March 11, 2021

Fearlessly Running Tests on Production

I know this might sound like a barbarian insinuation to divine artisanal engineering best practices that have been laid out over the last 4 decades. But if there was a case you need to do that, I thought it would be interesting if I could share my experience in running tests on a kubernetes production cluster without disrupting any production workloads.

Kubernetes is like a fighter jet operating system but for microservices. I'm not a pilot and I've never in my life flown a jet. Think about it, there are many things needed to operate when it comes to fly a jet. You need to have a radio to coordinate with other pilots, you'll have a control panel that gives the ability to control your speed, movements and directions, launch missiles, monitor attitudes, air pressures, and jet health condition, and trigger a safe protocol to detach yourself from the cockpit, and many things more, i don't know what they are.

Running services on kubernetes is the same. There are hundreds of components needed to manage inside kubernetes environment.
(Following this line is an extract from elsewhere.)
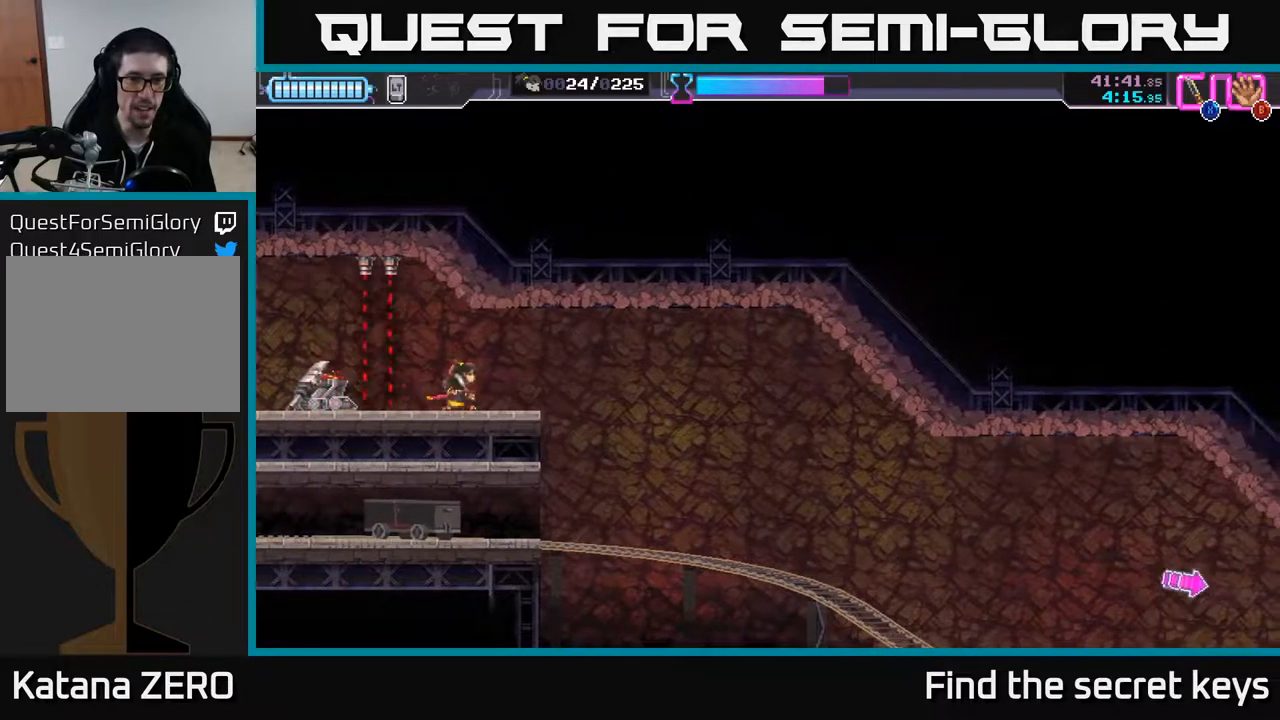
{"buttons": [], "left_stick": "center", "right_stick": "center", "events": []}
Let's say you have 543 microservices with 2750 pods with 1 service container and 3 side car containers for each pods and 3 cronjobs along side with 5 configmaps, 4 secrets, all these numbers are random, but this is likely what you'll see when you're managing medium to big scale workloads. And we're even not talking about managing clusters, nodes, networks, load balancers, storages, and all other things.

Of course I'm greatly oversimplifying it, but I did that to make a point. The complexity of kubernetes manifests itself when you see there are so many technologies out there providing solutions in taking care of kubernetes complicated stuffs such as service meshes, secrets rotations, cluster backups, and all other things.
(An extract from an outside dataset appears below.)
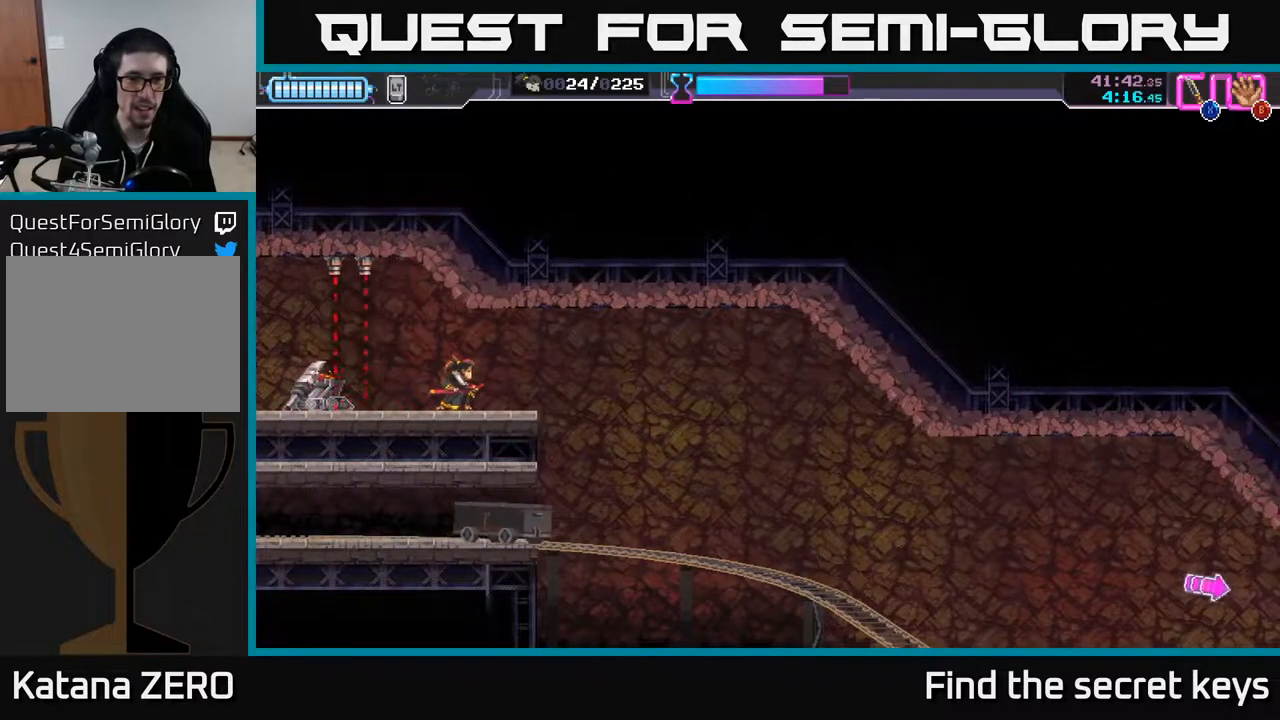
{"buttons": [], "left_stick": "right", "right_stick": "center", "events": [[100, "left_stick", "right"], [183, "A", "down"], [233, "A", "up"]]}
This time I'm going to talk about one of essential parts of kubernetes ecosystem which is node pools. My team is maintaining gitlab runner workloads on 3 different clusters. We had a case. We noticed that some of our node pools won't scale down to the minimum node counts we set. Although we knew achieving this condition was very likely impossible, there were pods that never go offline. If this type of pod are disseminated separately to all nodes, nodes would never scale down to their minimum node count.

But the thing got really weird when we found that the amount of node was always at the maximum node counts though the number of workloads were insignificant. These node pools won't scale down despite low cpu utilizations. This pattern was also pretty consistent during weekends across all clusters.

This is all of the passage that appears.